QUESTIONS ON THE MATERIAL
#1 In the arbitration text, rewrite the paragraph that begins "The Union views the action" more briefly, keeping its main facts.
#2 From the arbitration text, print word for word the part that begins at the words "The Union views" and stops after "factor being qualifications.".

[[ STUDY TEXT open ]]

The Union views the action of the Employer in this case as an assault on the employes' seniority rights. The Union cites from Elkouri and Elkouri, How Arbitration Works, 4th Ed., as to the importance and impact of seniority as a matter of contractual right on both job security and as a limitation upon the exercise of managerial discretion. The Union asserts that the language in Section 19.03 of the Agreement is a clear indication of the manner in which the parties intended the conditions of work to be handled within the hospital. When layoffs occur, seniority determines the manner in which layoffs are to happen, with the only limiting factor being qualifications.

The Union notes the Employer's citation of its financial problems in the arbitration hearing and concedes there may be times when an employer needs to make reductions in the work force or the number of hours that employes work. However, it is not the exercise of management rights that is in issue, rather, it is "the proper exercise of management rights as checked/controlled by the seniority provisions of the Collective Bargaining Agreement." The Union cites the following from Elkouri and Elkouri regarding the relationship between seniority and management rights as it relates to the issue of layoffs:

Recognition of seniority is the most significant type of restriction placed by many agreements upon the layoff right. Clauses requiring advance notice for layoff in order to permit employees to plan ahead are not uncommon, but such a notice requirement ordinarily is not severe from the employer's point of view since he also prefers to plan ahead.

[[ STUDY TEXT closed ]]
[[ INFORMATION PROVIDED open ]]

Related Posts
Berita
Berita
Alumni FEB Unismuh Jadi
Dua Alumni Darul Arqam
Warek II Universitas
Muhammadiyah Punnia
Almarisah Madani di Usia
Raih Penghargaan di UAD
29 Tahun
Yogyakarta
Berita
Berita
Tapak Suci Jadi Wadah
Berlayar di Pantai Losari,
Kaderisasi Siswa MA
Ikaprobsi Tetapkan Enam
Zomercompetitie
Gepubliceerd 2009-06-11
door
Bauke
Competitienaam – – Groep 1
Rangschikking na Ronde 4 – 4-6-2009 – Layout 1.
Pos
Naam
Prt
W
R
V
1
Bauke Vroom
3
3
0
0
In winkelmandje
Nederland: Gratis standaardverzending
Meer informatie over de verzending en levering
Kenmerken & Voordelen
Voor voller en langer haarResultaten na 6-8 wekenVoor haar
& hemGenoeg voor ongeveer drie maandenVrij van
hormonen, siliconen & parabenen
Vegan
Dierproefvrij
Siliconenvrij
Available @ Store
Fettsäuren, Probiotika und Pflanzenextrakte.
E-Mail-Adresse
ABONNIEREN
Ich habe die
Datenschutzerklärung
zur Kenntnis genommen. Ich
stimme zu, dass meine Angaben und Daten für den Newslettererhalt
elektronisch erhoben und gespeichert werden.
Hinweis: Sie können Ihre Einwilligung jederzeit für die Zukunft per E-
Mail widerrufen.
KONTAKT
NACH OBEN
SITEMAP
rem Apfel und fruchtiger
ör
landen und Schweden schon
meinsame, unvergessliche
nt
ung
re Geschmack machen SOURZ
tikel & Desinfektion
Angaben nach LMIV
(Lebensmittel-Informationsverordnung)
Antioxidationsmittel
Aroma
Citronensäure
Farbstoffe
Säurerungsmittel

[[ INFORMATION PROVIDED closed ]]

ANSWERS TO THE EXERCISES
#1 The Union sees the Employer's action as an attack on the employees' seniority rights. It cites Elkouri and Elkouri, How Arbitration Works, 4th Ed., on how seniority, as a contract right, protects job security and limits management's discretion. The Union argues that Section 19.03 of the Agreement clearly shows how the parties meant work conditions in the hospital to be handled. In layoffs, seniority decides how they happen, and qualifications are the only limit.

#2
The Union views the action of the Employer in this case as an assault on the employes' seniority rights. The Union cites from Elkouri and Elkouri, How Arbitration Works, 4th Ed., as to the importance and impact of seniority as a matter of contractual right on both job security and as a limitation upon the exercise of managerial discretion. The Union asserts that the language in Section 19.03 of the Agreement is a clear indication of the manner in which the parties intended the conditions of work to be handled within the hospital. When layoffs occur, seniority determines the manner in which layoffs are to happen, with the only limiting factor being qualifications.